In his post, Greenspan shares an excellent chart of the correlation between bitcoin and the U.S. dollar. He writes that “the correlation between bitcoin and the USD is now -0.15, its lowest reading in history.”
This is extremely bullish news. The fact that bitcoin is not correlated whatsoever (no positive or negative correlation) with the U.S. dollar is an indicator that the cryptocurrency is gaining serious strength against the greenback.
If the trend continues, this means the BTC/USD should move even higher.
Bitcoin Price Prediction
This week, bitcoin had an epic surge of more than 7%, after losing nearly 30%, according to CoinGecko. Since Wednesday, the price of bitcoin started a new uptrend and is currently trading above $39,000.
In the past 24 hours, bitcoin’s price rose to nearly $40,000, according to CoinGecko. Yesterday, we predicted the price of bitcoin would continue to travel toward higher price ranges.
That’s precisely what happened. Not only that, but our educated guess that the price would surpass the $35,000 mark was a bullseye.
Therefore, we think BTC/USD will continue its move toward $45,000 during the next trading day.
Adding to that, we don’t see a reason why bitcoin couldn’t go above $50,000 by the time the weekend is over.
It is our view that this recent dip has attracted a significant number of new buyers, which should include smart money. As we discussed earlier, the short-term price of bitcoin is now moving back up, and most investors and traders expect a continuation of the bull cycle.

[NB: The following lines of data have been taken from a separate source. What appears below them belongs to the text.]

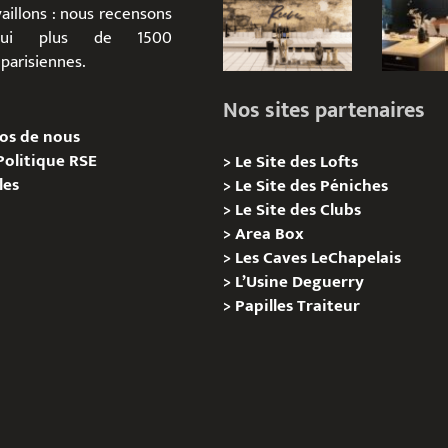
aillons : nous recensons
d’hui plus de 1500
parisiennes.
Nos sites partenaires
os de nous
Politique RSE
>
Le Site des Lofts
les
>
Le Site des Péniches
>
Le Site des Clubs
>
Area Box
>
Les Caves LeChapelais
>
L’Usine Deguerry
>
Papilles
Traiteur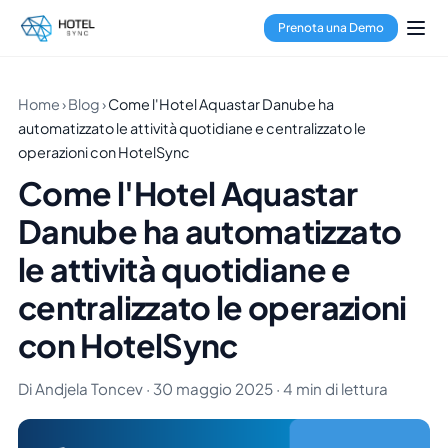
Prenota una Demo
Home
›
Blog
›
Come l'Hotel Aquastar Danube ha
automatizzato le attività quotidiane e centralizzato le
operazioni con HotelSync
Come l'Hotel Aquastar
Danube ha automatizzato
le attività quotidiane e
centralizzato le operazioni
con HotelSync
Di Andjela Toncev · 30 maggio 2025 · 4 min di lettura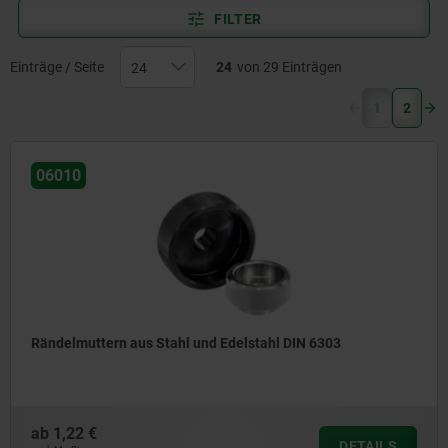
Rändelschrauben benötigen keine Werkzeuge für die Montage
FILTER
und sind für den Innen- sowie Außenbereich geeignet.
Einträge / Seite
24
von 29 Einträgen
(current)
1
2
06010
Rändelmuttern aus Stahl und Edelstahl DIN 6303
ab
1,22 €
DETAILS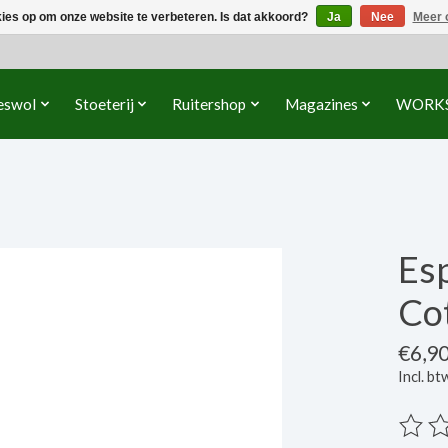
kies op om onze website te verbeteren. Is dat akkoord?
Ja
Nee
Meer 
eswol
Stoeterij
Ruitershop
Magazines
WORK
Es
Co
€6,9
Incl. bt
De beo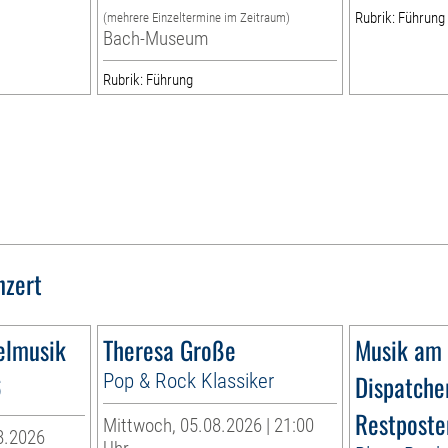
Rubrik: Führung
(mehrere Einzeltermine im Zeitraum)
Bach-Museum
Rubrik: Führung
nzert
elmusik
Theresa Große
Musik am
6
Pop & Rock Klassiker
Dispatche
Restposte
Mittwoch, 05.08.2026 | 21:00
8.2026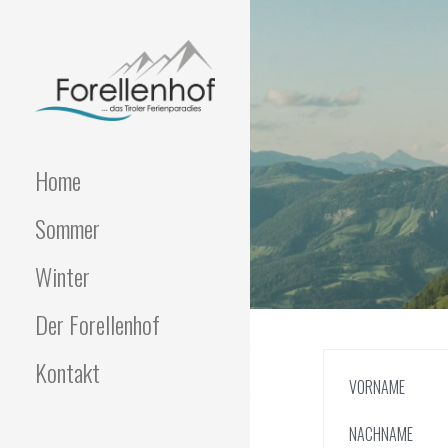
Zum
Inhalt
springen
Ferienhaus
FORELLENHOF
Home
TIROL
Sommer
Winter
Der Forellenhof
Kontakt
VORNAME
NACHNAME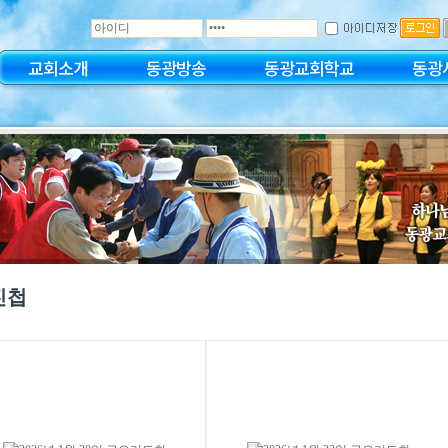
교회소개
동광방송
동광교회학교
동광
진첩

How do we think the price will trade today? As shown in the above chart, we think that bitcoin will find a top around $50,000. To find this level we drew the Fibonacci Retracement lines from the most recent top to this year’s bottom near $30,000.
The indicator shows two potential resistance levels: first around $43,000 and then just under $50,000. We think BTC/USD will easily break the first resistance target, but we doubt it will break the second.
On the other hand, we don’t expect the digital currency to drop much below $34,000 due to the sheer number of buy orders placed above $30,000.
To finalize, the Volume Profile Visible Range (VPVR) shows a high number of buy orders between $31,000 and $37,000, and then again between $27,000 and $29,000, which means BTC/USD should not go below $30,000, even if things deteriorate significantly.
As a reminder, we believe BTC/USD will find a new high near the $50,000 price range in the next few days.